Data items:
+ + +
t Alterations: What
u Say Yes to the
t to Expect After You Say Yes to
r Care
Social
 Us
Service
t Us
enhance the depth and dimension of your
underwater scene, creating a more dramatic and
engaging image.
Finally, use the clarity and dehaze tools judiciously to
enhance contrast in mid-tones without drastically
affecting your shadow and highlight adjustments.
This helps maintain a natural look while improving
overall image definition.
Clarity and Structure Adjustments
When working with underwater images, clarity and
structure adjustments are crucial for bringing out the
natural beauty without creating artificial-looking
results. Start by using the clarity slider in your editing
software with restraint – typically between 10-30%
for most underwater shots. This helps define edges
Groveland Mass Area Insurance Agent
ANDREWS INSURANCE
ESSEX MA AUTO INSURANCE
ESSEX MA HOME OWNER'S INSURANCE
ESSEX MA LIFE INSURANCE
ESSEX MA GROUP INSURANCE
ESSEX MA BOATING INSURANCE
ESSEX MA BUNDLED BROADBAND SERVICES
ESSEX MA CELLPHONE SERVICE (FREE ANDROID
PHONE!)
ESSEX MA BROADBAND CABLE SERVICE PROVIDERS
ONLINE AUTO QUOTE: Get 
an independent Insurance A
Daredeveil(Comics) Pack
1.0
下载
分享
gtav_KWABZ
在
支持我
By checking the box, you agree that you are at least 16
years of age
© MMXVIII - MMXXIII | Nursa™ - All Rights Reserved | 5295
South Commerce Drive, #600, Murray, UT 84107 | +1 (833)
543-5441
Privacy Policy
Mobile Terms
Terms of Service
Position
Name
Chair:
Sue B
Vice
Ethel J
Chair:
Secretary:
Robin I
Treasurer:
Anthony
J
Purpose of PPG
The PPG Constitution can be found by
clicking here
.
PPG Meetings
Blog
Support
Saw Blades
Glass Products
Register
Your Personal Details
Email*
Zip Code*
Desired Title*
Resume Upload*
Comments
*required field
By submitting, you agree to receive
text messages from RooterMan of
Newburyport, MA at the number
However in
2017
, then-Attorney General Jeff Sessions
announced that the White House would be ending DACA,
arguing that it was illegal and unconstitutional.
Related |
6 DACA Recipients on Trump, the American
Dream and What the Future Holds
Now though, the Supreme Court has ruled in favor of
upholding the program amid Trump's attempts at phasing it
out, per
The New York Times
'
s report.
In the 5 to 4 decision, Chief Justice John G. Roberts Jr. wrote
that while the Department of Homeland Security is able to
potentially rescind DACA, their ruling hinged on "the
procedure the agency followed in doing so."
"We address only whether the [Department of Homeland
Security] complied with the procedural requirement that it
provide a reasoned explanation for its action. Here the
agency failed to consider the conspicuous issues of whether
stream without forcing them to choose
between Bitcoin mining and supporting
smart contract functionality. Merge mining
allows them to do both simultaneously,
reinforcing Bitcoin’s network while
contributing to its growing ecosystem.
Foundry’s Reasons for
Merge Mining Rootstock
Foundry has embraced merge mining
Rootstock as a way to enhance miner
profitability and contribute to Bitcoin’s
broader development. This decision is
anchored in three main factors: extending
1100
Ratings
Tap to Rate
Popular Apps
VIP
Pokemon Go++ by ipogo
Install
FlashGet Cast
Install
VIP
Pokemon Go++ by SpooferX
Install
+ + +
What you should do: Your answer should consist of all lines above that include the string "between".

Solution to this task:
software with restraint – typically between 10-30%
between Bitcoin mining and supporting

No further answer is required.